Resumindo, o carro é muito bom, gostoso de dirigir e proporciona uma economia significativa de combustível: – a combinação – e alternância – entre o motor 1.4 turbo e o elétrico dão a ele uma autonomia que pode ultrapassar os 900 km. Além disso, é bastante prático de usar, podendo ser recarregado facilmente em qualquer tomada de energia e, claro, abastecido em qualquer posto de combustível. E é um Golf, modelo que, nesta geração em particular, beira a perfeição.

Mas – é, lá venho eu com um “mas” – acho que vale fazer aqui um comentário que não combina muito com esse paraíso marquetológico todo dos releases e anúncios. É o seguinte: esses carros que, agora, estão sendo distribuídos a essas locadoras fazem parte de um lote de 99 unidades, trazidas no ano passado pela montadora e oferecidas como “série especial” pelo módico valor de R$ 200 mil. Bem mais caro do que o que era pedido pelo modelo 2019 da versão só a gasolina GTI de 230cv, que andava muito mais e custava cerca de R$ 140 mil (mas saiu de linha no ano passado).

Daqueles 99 GTEs, apenas cerca de 20 unidades (estimativa de um amigo com informações privilegiadas) foram vendidos. Ou seja, esses carros, que agora vão poder ser alugados por curitibanos, paulistas e brasilienses fazem parte do que, tecnicamente, podemos chamar de um encalhe. O motivo desse mico comercial começa, claro, com o preço – infelizmente, em nosso mercado a percepção do valor dos carros híbridos e da tecnologia como um todo ainda não se traduz em valorização suficiente para fazer com que a imensa maioria dos consumidores pague mais por isso. E passa, também, pela opção da montadora por não fabricar nem vender mais o Golf em outras versões em nosso país.

Até 2019, a geração anterior do Golf – da qual fazem parte essas unidades híbridas – era produzida também aqui no Brasil. Mas, enquanto uma nova geração do carro foi lançada na Alemanha no ano passado, aqui, o carro saiu de linha, sem previsão de volta, vitima da predileção local pelos SUVs. E, de lá pra cá, a VW brasileira passou a investir – com sucesso – no lançamento desse tipo de modelo mais alto. A confiança do consumidor em adquirir uma versão extremamente sofisticada de um modelo descontinuado, claro, caiu vertiginosamente, também, junto com seu valor de revenda.

No final das contas, para quem curte carros e tem vontade de conhecer a tecnologia embarcada no GTE “in loco”, a possibilidade de alugá-lo por um dia ou dois acaba sendo muito interessante – e bem mais viável que ter de comprá-lo. E, se vocês querem saber, a minha bola de cristal (não é lá muito confiável, mas…) me aponta para um futuro não muito longínquo (até uns cinco anos, talvez menos) em que a mesma VW vai passar a produzir modelos elétricos e, principalmente, híbridos aqui no Brasil. Há, inclusive, rumores de que a linha elétrica que já conta com os modelos ID – já foram lançados um hatch, do porte do Golf, e um SUV, do tamanho do Tiguan – pode chegar aqui antes mesmo disso.

Segundo o presidente da Volkswagen Brasil e América do Sul, Pablo Di Si, a empresa planeja ter em seu portfólio nada menos que 80 modelos elétricos entre 2026 e 2027 – e, para chegar a tanto, já está começando a lançá-los.
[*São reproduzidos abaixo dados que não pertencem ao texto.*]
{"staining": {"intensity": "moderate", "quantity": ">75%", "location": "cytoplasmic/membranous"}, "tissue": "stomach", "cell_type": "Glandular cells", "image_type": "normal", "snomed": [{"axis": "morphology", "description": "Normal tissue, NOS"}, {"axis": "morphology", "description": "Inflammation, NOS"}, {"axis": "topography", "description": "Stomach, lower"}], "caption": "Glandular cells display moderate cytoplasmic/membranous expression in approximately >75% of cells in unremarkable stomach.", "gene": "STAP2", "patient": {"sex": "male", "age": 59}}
A nossa vez nessa panorama vai depender mais da situação política e econômica e da infraestrutura de nosso país que da vontade da montadora.

VW Golf GTE que dirigi na AlemanhaVW Golf GTE que dirigi na Alemanha
Henrique Koifman

Alguns números do GTE:

Autonomia em modo elétrico: 50 km, autonomia total: até mais de 900 km

Motores: um a combustão de 1,4l TSI com 150 cv e um motor elétrico de 75 kW (102cv). Combinados, oferecem potência de 150 kW (204 cv).

Performance: com motores combinados, de 0 a 100 km/h em 7,6 segundos e velocidade máxima de 222 km/h.